Escape from the ruling class
America was born in anger against the British ruling class. The Founding Fathers suffered from British directives, such as the infamous Stamp Tax, and constructed a system of checks and balances with the goal of flattening power and broadly distributing it.
John Adams criticized laws that were, according to Lindsey, “so broad, so vague, and their enforcement so dominated by political correctness, that they mock the concept of the rule of law.” History repeats itself. Obamacare, a prime example of such a law, has been changed over 40 times. The Environmental Protection Agency has broadened its jurisdiction over America’s water far beyond the original navigable waters test in the Clean Water Act.
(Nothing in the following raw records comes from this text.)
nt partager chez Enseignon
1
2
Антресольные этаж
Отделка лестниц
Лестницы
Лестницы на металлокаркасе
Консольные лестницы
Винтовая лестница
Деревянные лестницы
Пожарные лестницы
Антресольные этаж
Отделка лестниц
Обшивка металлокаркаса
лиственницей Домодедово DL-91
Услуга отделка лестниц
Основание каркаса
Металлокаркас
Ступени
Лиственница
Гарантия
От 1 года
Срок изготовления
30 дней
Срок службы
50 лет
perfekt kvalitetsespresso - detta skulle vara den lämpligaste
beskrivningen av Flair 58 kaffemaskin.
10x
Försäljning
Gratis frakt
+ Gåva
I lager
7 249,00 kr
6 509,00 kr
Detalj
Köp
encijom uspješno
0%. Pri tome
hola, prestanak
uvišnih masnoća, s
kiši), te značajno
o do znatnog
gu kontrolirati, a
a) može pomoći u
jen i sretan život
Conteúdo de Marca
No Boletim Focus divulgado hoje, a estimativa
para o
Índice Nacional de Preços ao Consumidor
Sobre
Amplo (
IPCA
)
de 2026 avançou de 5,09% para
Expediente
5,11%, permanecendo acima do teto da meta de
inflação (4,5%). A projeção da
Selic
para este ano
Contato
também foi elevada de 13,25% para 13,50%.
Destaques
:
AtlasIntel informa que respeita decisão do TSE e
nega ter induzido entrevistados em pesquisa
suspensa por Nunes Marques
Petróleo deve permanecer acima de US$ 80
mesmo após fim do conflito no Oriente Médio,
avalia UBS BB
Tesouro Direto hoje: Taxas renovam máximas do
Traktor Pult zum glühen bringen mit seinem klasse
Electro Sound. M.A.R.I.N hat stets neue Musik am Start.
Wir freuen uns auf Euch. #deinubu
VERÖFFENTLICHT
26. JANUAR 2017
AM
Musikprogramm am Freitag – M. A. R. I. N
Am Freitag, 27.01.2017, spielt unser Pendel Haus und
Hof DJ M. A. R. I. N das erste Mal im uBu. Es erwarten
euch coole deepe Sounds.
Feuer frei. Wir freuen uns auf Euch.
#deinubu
John Hancock’s wine, along with his boat, named “Liberty,” were seized because he was suspected of smuggling wine, even though none was ever found. That’s similar to the asset seizure that goes on throughout the United States now, when, according to Lindsey, “it seems that your money is theirs for the taking even if you are innocent.” Lindsey cites the case of Lyndon McLellan, a convenience-store owner in Fairmont, N.C., whose life’s savings, $107,000, were stolen by the Internal Revenue Service in 2014 even though he was charged with no crime. The IRS, facing intense pressure, ended up dismissing the case.
The Founding Fathers were so concerned about abuse of power that the first American government was not given enough central authority to operate. The second government was limited by the Constitution, which was written in plain English so everyone could read it.
Is fight ahead over Garland high court nomination? (6:14) The Constitution contained transparent rules by which the government operated. Its enumerated powers were designed to prevent abuse by the ruling classes. It limited what the government could do and gave states the power to act on their own. The end result was layers of defense against government becoming too big or powerful.
The end of limited government
That system worked for a while, but Lindsey shows how it has disintegrated. When the government limits competition, the executive branch exceeds its power and the judicial branch abandons the Constitution, the ruling class wins. The core ruling class principle is that normal people cannot manage their own lives; only government can do it for them.
The modern ruling class believes that “they are superior beings placed on earth to be its rulers.” Now they call themselves “progressives.” Their talk about “social justice” is an attempt to manipulate people through coercion. They justify their control of most societal institutions through their alleged intellectual superiority. They believe in silencing their opponents by not allowing them to speak on campuses, as happened to Somali-born American scholar Ayaan Hirsi Ali when she was invited to Yale University.
Today, ruling class members Sen. Sheldon Whitehouse, a Democrat from Rhode Island, and Attorney General Loretta Lynch want to use the Racketeer Influenced and Corrupt Organizations Act (RICO) to silence those who do not believe that climate change is man-made. Lynch has referred the case to the Federal Bureau of Investigation’s criminal division.
Ruling class member President Obama has used executive action to modify Obamacare, at the same time that he has prevented Congress from making any changes. The program was not ready, so he changed the start date to 2015 from 2014. For some small businesses, he changed it to 2016. The president is taking his own road on immigration enforcement, even though he said in a Univision Town Hall in March 2011: “With respect to the notion that I can just suspend deportations through executive order, that’s just not the case, because there are laws on the books that Congress has passed.”
Voters protest the ruling class
Lindsey points out that despite its power grab, the ruling class has not been that successful. That’s one reason voters are angry. In the name of political correctness, it has ruined America’s public school and higher education systems. Schools hire math teachers who have majored in education, not math teachers who have degrees in math. Despite attempts at redistribution, the ruling class has failed to reduce income inequality. It has mismanaged the country’s finances, leaving young people with no hope of collecting Social Security.
The book could use an index, and some editor should have told Lindsey that “ruling class” takes a singular verb, not a plural one. But those are minor quibbles.
“Conspiracies of the Ruling Class” is immensely valuable because it shows clearly why people are fed up with status quo and political correctness, and are rising up to throw off the establishment shackles, like the first Americans revolting against Britain. Time will tell if history will repeat itself and we will succeed.